‘Rare‘ Isambard Kingdom Brunel letters found in Bristol

A collection of “extremely rare” letters written by engineer Isambard Kingdom Brunel has been found.

The 15 documents, authored by Brunel from 1832 to 1846, were discovered in an archive room at Bristol Port.

They were written around the time he designed the city‘s Clifton Suspension Bridge and built the SS Great Britain in Bristol docks.

The letters have been donated to the SS Great Britain Trust where they are being prepared to go on public display.

Nick Booth, from the trust, said the letters offered a “remarkable and unique insight into Brunel in his formative years”.

“It is extremely rare to receive a single letter or report written by Brunel, so we are enormously grateful to receive such a generous donation of a whole collection,” he said.

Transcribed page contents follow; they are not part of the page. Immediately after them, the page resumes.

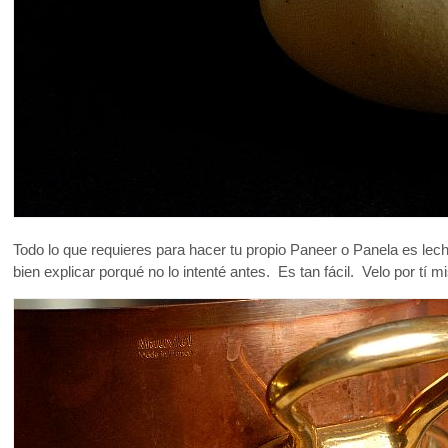
Todo lo que requieres para hacer tu propio Paneer o Panela es lech
bien explicar porqué no lo intenté antes. Es tan fácil. Velo por tí 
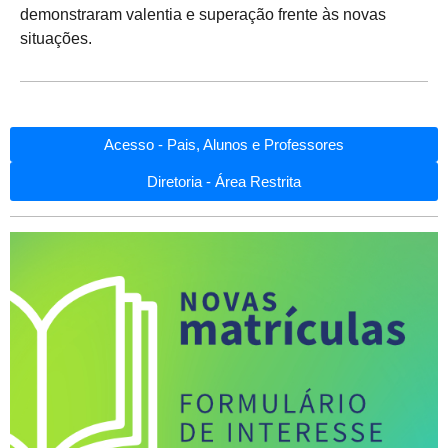
demonstraram valentia e superação frente às novas
situações.
Acesso - Pais, Alunos e Professores
Diretoria - Área Restrita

Most of the correspondence is from Brunel to the directors of the Bristol Dock Company about the problem of the city‘s floating harbour becoming filled with mud, causing large vessels to run aground.

The collection contains four letters from 1833 to 1846 and five reports from 1832 to 1842, as well as quotes from Brunel for completing work on the southern entrance dock.

They were found by retired engineer Roger Henley, who was carrying out research for a new book about Bristol Port Company at its head office in Avonmouth.

He said: “There are thousands of rolls of historic papers in the archive room and as I was going through them, I found a yellowing folder, inside of which was a stack of carefully penned, hand written documents.

“They didn‘t stand out until I got to the bottom of the first letter and to my amazement realised it was signed I.K. Brunel.

“I didn‘t need an introduction to that name. It was an incredible moment and a surreal feeling to realise I had in my hands original letters penned by the world‘s greatest engineer.”